### [Task description]
Each line from the one containing "#### 因果掩码的背景与动机" through the end of the entries below should be transcribed exactly, and no other line.

────

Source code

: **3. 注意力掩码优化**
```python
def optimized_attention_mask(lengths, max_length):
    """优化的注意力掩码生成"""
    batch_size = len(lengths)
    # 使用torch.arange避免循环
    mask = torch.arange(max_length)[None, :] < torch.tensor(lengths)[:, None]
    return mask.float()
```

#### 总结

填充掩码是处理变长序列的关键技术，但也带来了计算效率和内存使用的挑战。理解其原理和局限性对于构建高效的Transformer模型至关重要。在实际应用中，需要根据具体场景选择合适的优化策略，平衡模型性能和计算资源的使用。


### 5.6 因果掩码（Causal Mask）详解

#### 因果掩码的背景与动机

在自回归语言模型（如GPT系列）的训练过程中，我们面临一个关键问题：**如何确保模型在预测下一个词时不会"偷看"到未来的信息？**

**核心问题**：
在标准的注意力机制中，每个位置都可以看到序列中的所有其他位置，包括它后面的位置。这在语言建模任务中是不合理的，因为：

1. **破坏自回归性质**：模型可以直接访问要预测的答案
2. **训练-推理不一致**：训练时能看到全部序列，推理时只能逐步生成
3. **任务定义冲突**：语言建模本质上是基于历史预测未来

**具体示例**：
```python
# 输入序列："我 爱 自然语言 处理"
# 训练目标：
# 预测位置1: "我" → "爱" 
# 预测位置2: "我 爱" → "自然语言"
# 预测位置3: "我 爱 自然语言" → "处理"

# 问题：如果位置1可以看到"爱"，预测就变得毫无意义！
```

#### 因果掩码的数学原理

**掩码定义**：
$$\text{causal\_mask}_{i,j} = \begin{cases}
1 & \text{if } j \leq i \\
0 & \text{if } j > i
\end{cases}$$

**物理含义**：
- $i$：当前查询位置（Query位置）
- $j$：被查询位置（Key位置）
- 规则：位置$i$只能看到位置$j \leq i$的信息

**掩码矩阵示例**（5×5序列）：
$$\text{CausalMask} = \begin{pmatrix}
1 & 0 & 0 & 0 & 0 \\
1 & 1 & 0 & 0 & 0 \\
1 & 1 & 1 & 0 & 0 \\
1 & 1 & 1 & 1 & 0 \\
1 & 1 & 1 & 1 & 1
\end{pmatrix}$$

────

### [Written response]
#### 因果掩码的背景与动机

在自回归语言模型（如GPT系列）的训练过程中，我们面临一个关键问题：**如何确保模型在预测下一个词时不会"偷看"到未来的信息？**

**核心问题**：
在标准的注意力机制中，每个位置都可以看到序列中的所有其他位置，包括它后面的位置。这在语言建模任务中是不合理的，因为：

1. **破坏自回归性质**：模型可以直接访问要预测的答案
2. **训练-推理不一致**：训练时能看到全部序列，推理时只能逐步生成
3. **任务定义冲突**：语言建模本质上是基于历史预测未来

**具体示例**：
```python
# 输入序列："我 爱 自然语言 处理"
# 训练目标：
# 预测位置1: "我" → "爱" 
# 预测位置2: "我 爱" → "自然语言"
# 预测位置3: "我 爱 自然语言" → "处理"

# 问题：如果位置1可以看到"爱"，预测就变得毫无意义！
```

#### 因果掩码的数学原理

**掩码定义**：
$$\text{causal\_mask}_{i,j} = \begin{cases}
1 & \text{if } j \leq i \\
0 & \text{if } j > i
\end{cases}$$

**物理含义**：
- $i$：当前查询位置（Query位置）
- $j$：被查询位置（Key位置）
- 规则：位置$i$只能看到位置$j \leq i$的信息

**掩码矩阵示例**（5×5序列）：
$$\text{CausalMask} = \begin{pmatrix}
1 & 0 & 0 & 0 & 0 \\
1 & 1 & 0 & 0 & 0 \\
1 & 1 & 1 & 0 & 0 \\
1 & 1 & 1 & 1 & 0 \\
1 & 1 & 1 & 1 & 1
\end{pmatrix}$$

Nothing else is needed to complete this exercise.